- Problem to solve -
Output the text lines of the following material verbatim, leaving out the pictures.

- Data in this exercise -
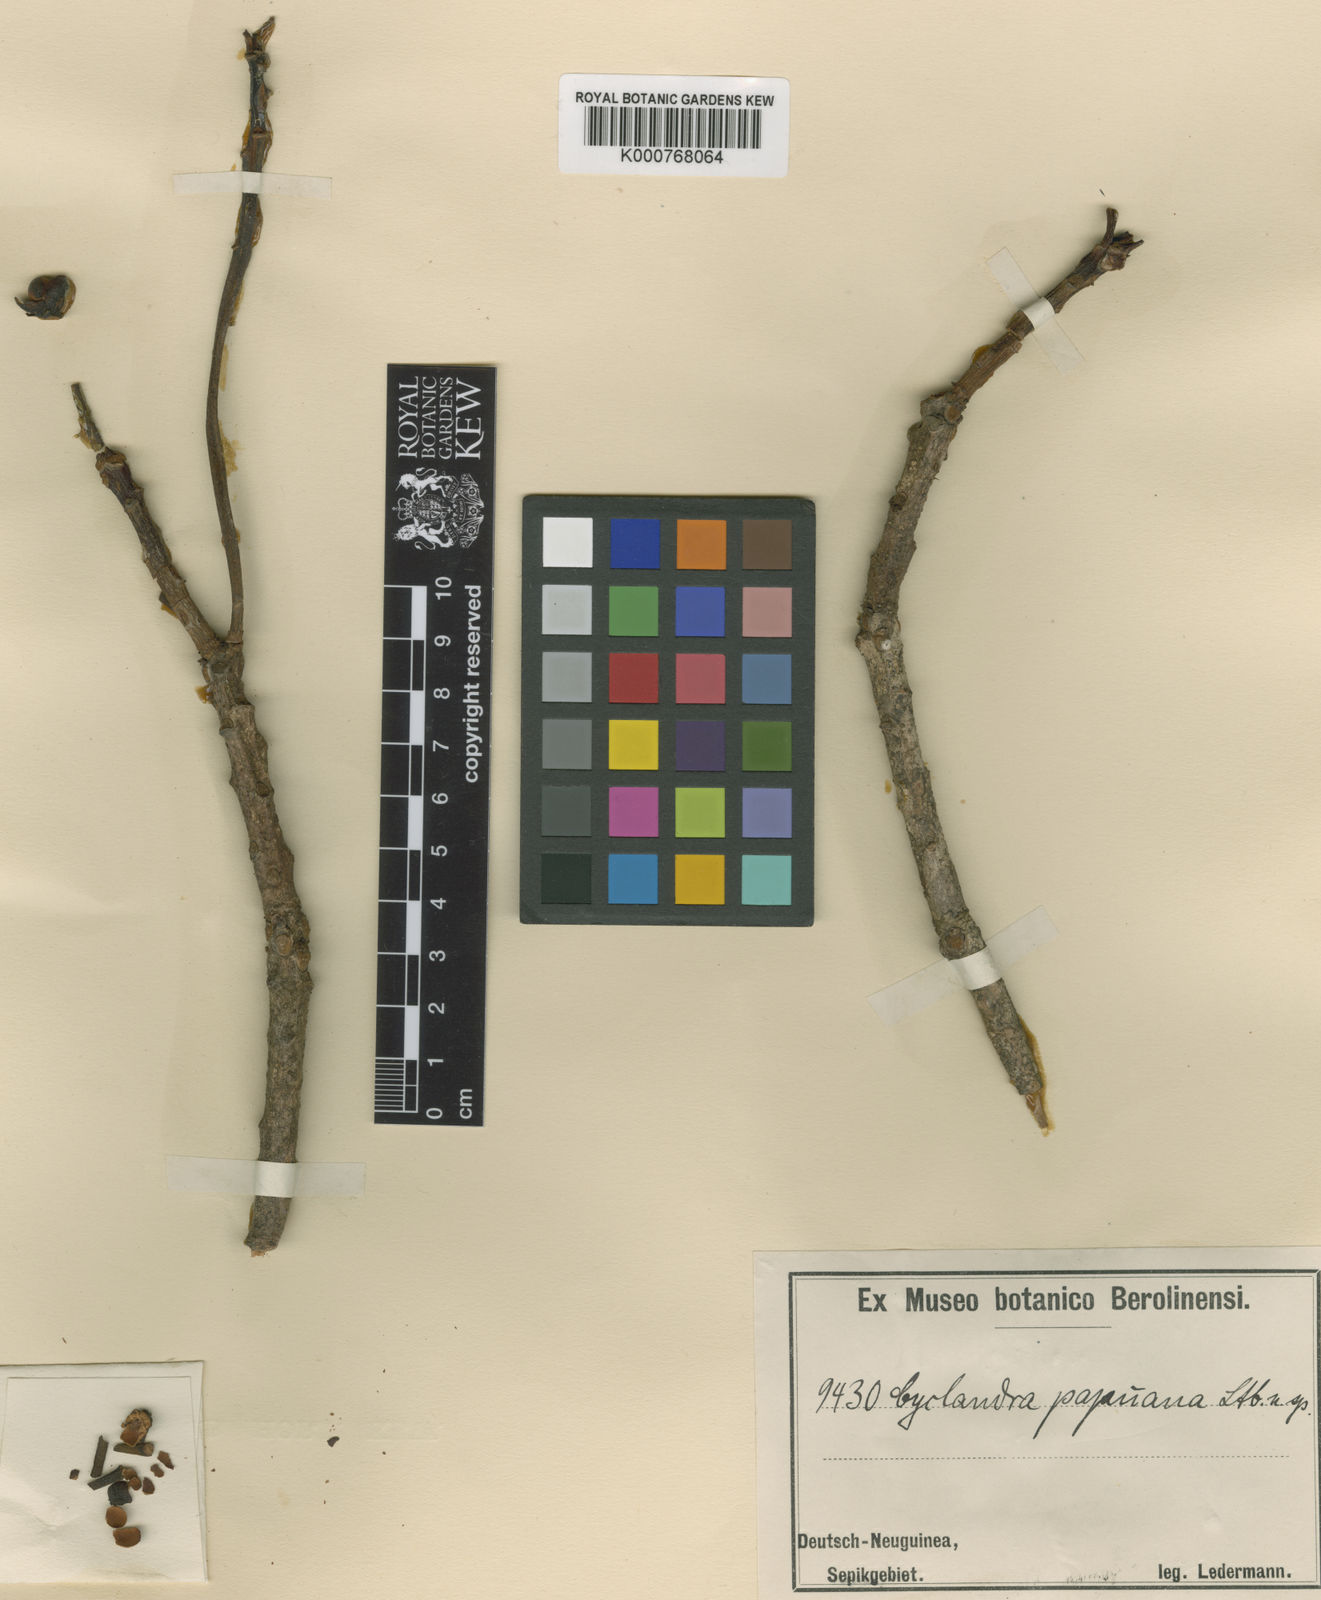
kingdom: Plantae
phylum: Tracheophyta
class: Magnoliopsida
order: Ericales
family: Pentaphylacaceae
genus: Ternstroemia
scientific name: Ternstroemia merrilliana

- Exercise result -
kingdom: Plantae
phylum: Tracheophyta
class: Magnoliopsida
order: Ericales
family: Pentaphylacaceae
genus: Ternstroemia
scientific name: Ternstroemia merrilliana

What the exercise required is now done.